Reputation: 8240
This would be very useful for storing API keys or other sensitive information. From what I understand, you can use config files locally but they won't work on meteor.com, but I heard a rumor that environment variables were soon to be supported, or are already as of a recent release, but I can't find any examples.

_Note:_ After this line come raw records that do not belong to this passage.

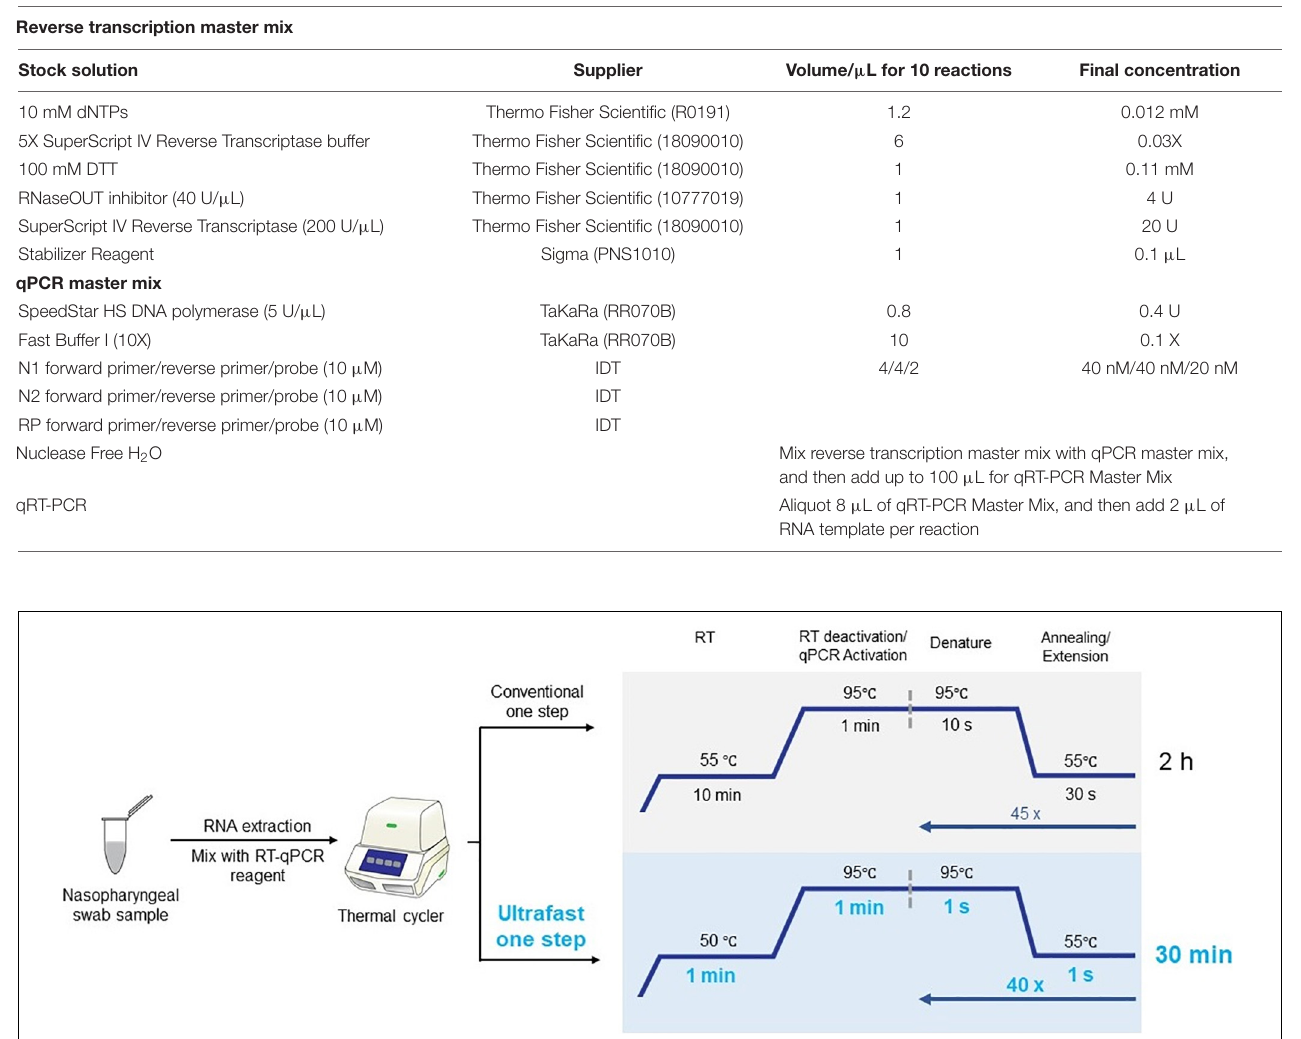
TABLE 2 | Components of the ultrafast one-step qRT-PCR master mix.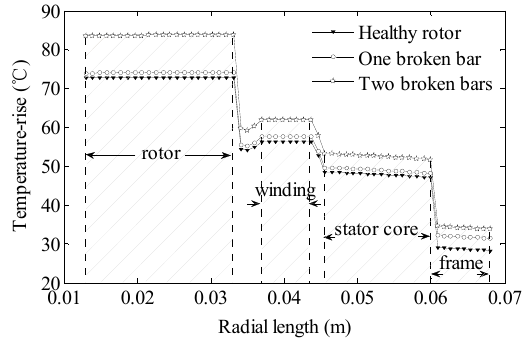
Figure 21. Temperature rise distributions of the motor along the radial direction for the three cases.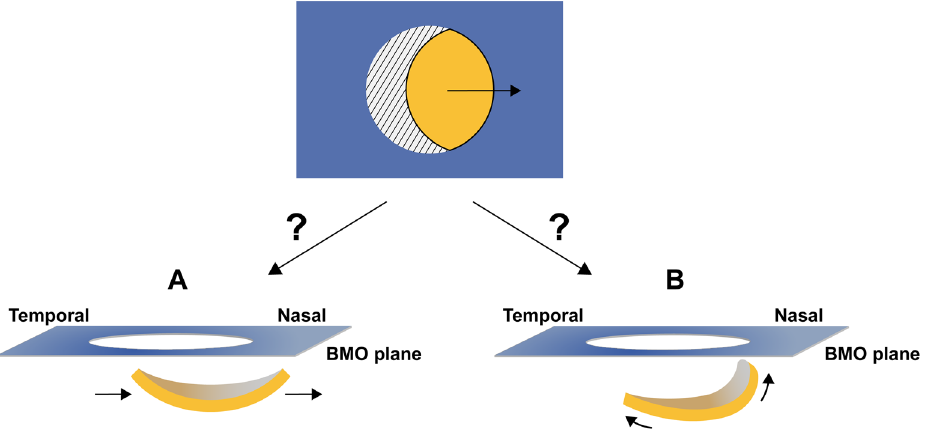
Figure 1. Schematic illustration of hypothetical three-dimensional view of LC in myopic optic nerve head. The above image depicts myopic optic disc, well-known as ‘tilted disc,’ in a two-dimensional view. This ‘two- dimensional tilted disc’ may be, in the three-dimensional view, either ( A ) tilt-like disc appearance or ( B ) real disc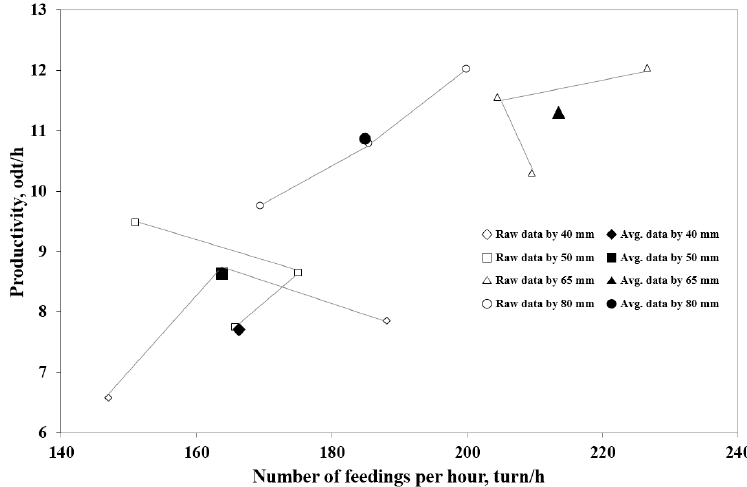
Figure 6. Analysis of the productivity of chipping by the number of feedings per hour and screen size.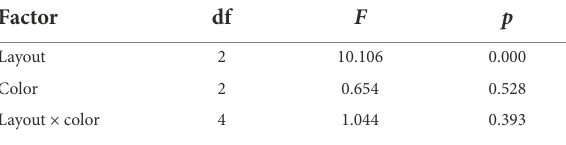
TABLE 9 Results of repeated measures ANOVA on number of fixations.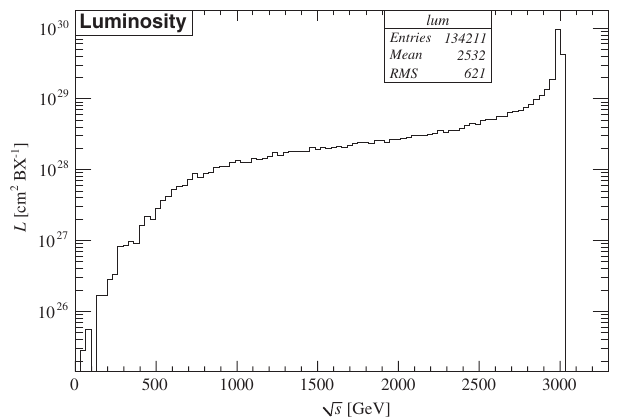
FIG. 13. CLIC nominal luminosity spectrum at ideal condi- tions; the spectrum includes contributions from coherent pairs and initial state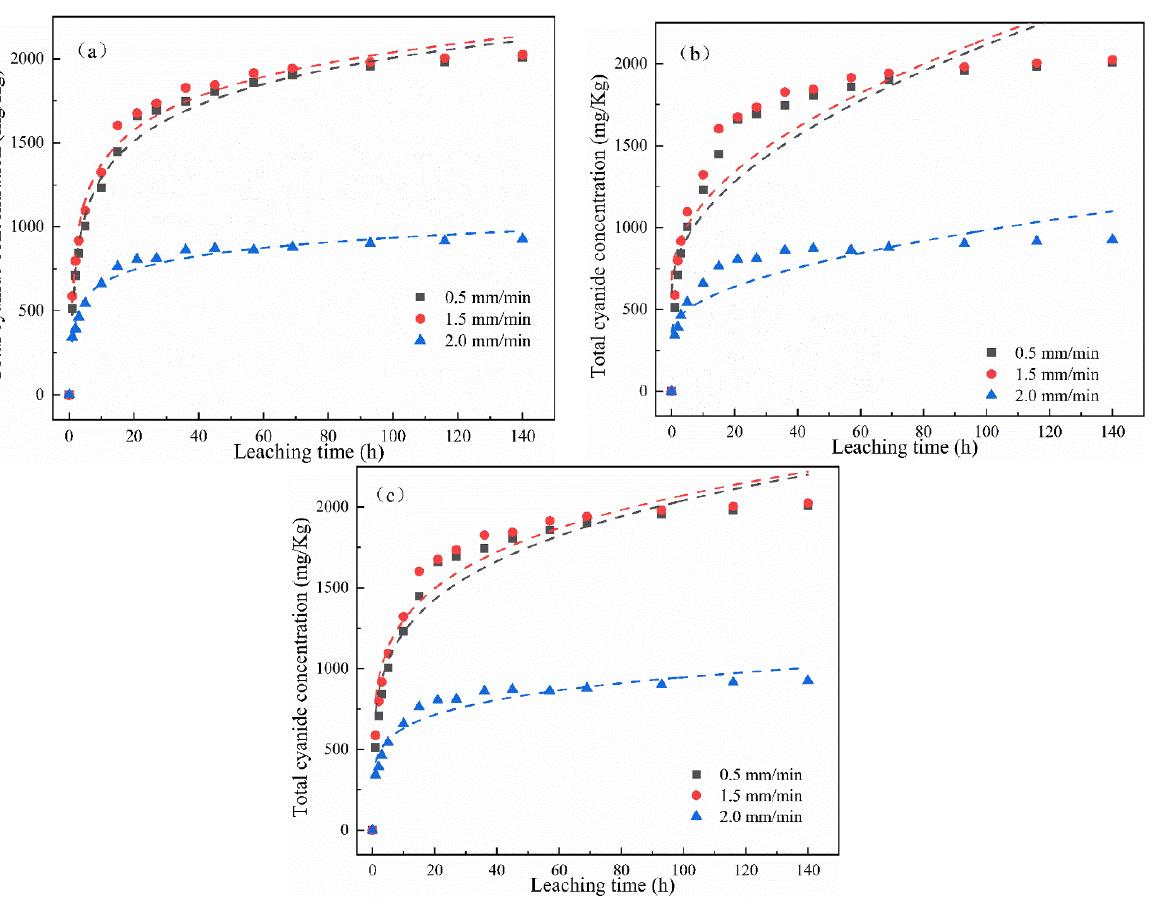
Figure 7. Nonlinear fitting using ( a ) Elovich, ( b ) parabolic diffusion, and ( c ) double constant equations of total cyanide cumulative release over time under different leaching intensity.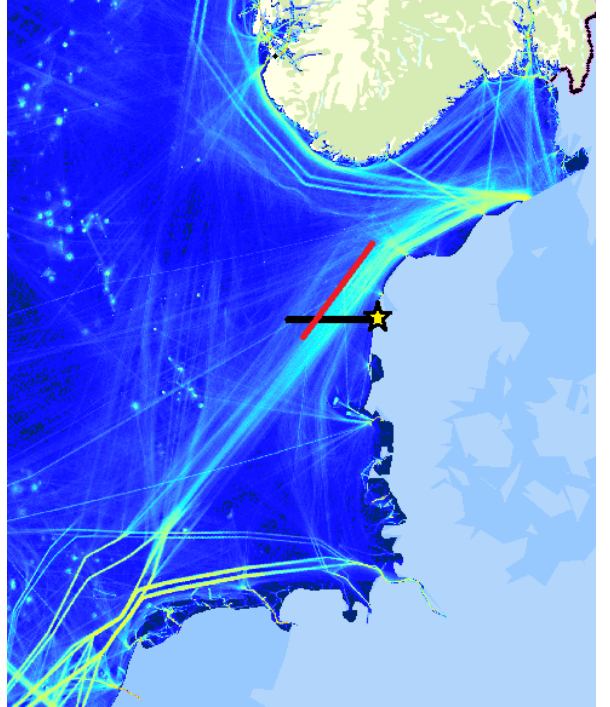
Figure 1. Map of total ship traffic in the western North Sea during the entire year 2012, based on the ship AIS data. The green and yel- low lines show the shipping lanes where ships have operated during the year. The yellow and black star is the location of the Høvsøre measurement site. We used the red line for defining air mass tra- jectories arriving over the shipping lane (Sect. 2.1) and the black line for calculating the number of ships that pass the site (Sect. 2.2). Apart from the star and the red and black lines this figure is provided by the Norwegian Coastal Administration.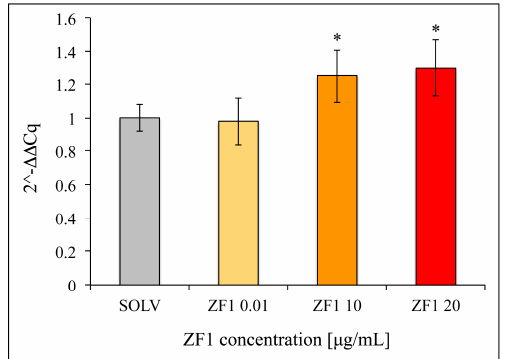
Figure 5. The effect of ZF1 treatment on TERT gene expression in hASCs. The hASCs (culture passages 5 th –7 th ) were exposed for 72 h in the presence of 0.01, 10, and 20 μ g/mL ZF1, or solvent (SOLV) as a control. The expression value of the transcripts evaluated in solvent or ZF1-treated cells was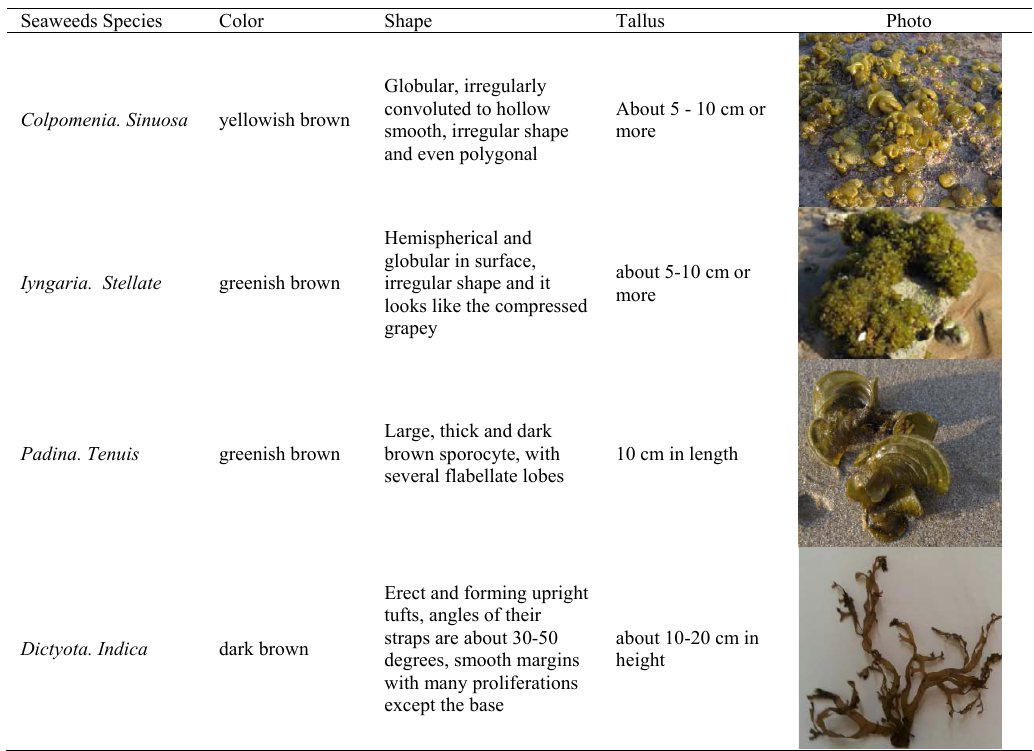
Table 1: Characterization of the studied samples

Can someone provide an example of how to retrieve a value from an environment variable or some other safe location?
Upvotes: 9
Views: 4069
Reputation: 9825
There's a much better way to handle environment variables. If you come from Ruby on Rails you're used to setting your environment variables in your .ENV
file or in your config/application.yml
file.
Meteor handles environment variables in a similar way.
Inside your server
folder in your project, create a file and name it settings.json
. Add this file to your gitignore file.
Inside this JSON file, you can save any environment variables you need.
{
"facebookAppId": "6666667527666666",
"facebookAppSecret": "00004b20dd845637777321cd3c750000",
"amazonS3Bucket": "bucket-name"
}
To use these values inside your app during runtime, start Meteor with a --settings
option flag.
$ meteor run --settings server/settings.json
To use the values, just call the Meteor.settings
object.
ServiceConfiguration.configurations.upsert(
{ service: "facebook" },
{
$set: {
appId: Meteor.settings.facebookAppId,
secret: Meteor.settings.facebookAppSecret
}
}
);
That's all there is to it! Keep your settings safe, and do not commit your keys.
Upvotes: 3
Reputation: 8240
After some thought, storing them all in a .js
file inside an object literal, adding that file to the .gitignore
, and checking in a corresponding .js.sample
file with dummy or blank values would do the trick.